Ultimately the point of recruitment and playing a sport in college is to be able to love where you go academically and socially as well as athletically, which adds yet another layer to the college finding process.
Perhaps one of the questions most commonly asked of recruited athletes is “What made you decide you wanted to be a recruited athlete?” This is a valid question that many non-student athletes wonder when the news of a major commitment hits the rumour mill. This is mainly because a lot of people assume athletes only want to be recruited to get into a good school rather than further pursue their athletic interests. I asked both Garrett and Jaques on why they made this decision and this is what they had to say:
Garrett: “I decided I wanted to row in college mostly because I love the sport and I didn’t want to stop. I want to take rowing as far as I can and rowing in college is the next step. I chose Princeton because it is a great academic school with a very competitive D1 rowing program”.
Jaques: I fell in love with the sport when I was younger after playing with my sister and dad and decided that I wanted to keep playing for as long as I could.”

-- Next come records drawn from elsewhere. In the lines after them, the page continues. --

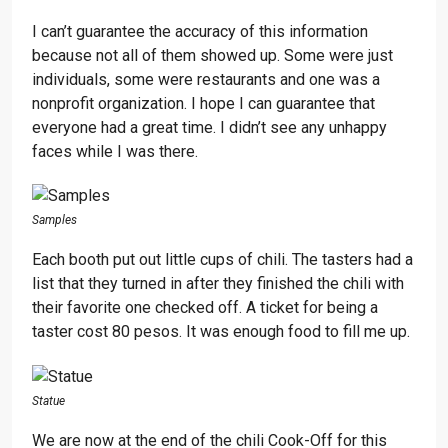
I can’t guarantee the accuracy of this information
because not all of them showed up. Some were just
individuals, some were restaurants and one was a
nonprofit organization. I hope I can guarantee that
everyone had a great time. I didn’t see any unhappy
faces while I was there.
Samples
Each booth put out little cups of chili. The tasters had a
list that they turned in after they finished the chili with
their favorite one checked off. A ticket for being a
taster cost 80 pesos. It was enough food to fill me up.
Statue
We are now at the end of the chili Cook-Off for this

The theme present in both of these girls is their love of the sport they play and the drive they have to further improve themselves and to keep playing for as long as possible. Two qualities that make a successful college athlete as well as a successful human being.
Overall, recruited and committed athletes at DHS face a future that is filled with pressure and expectations, but they also face the potential of finding a school that is their perfect fit and the opportunity to make their athletic dreams come true.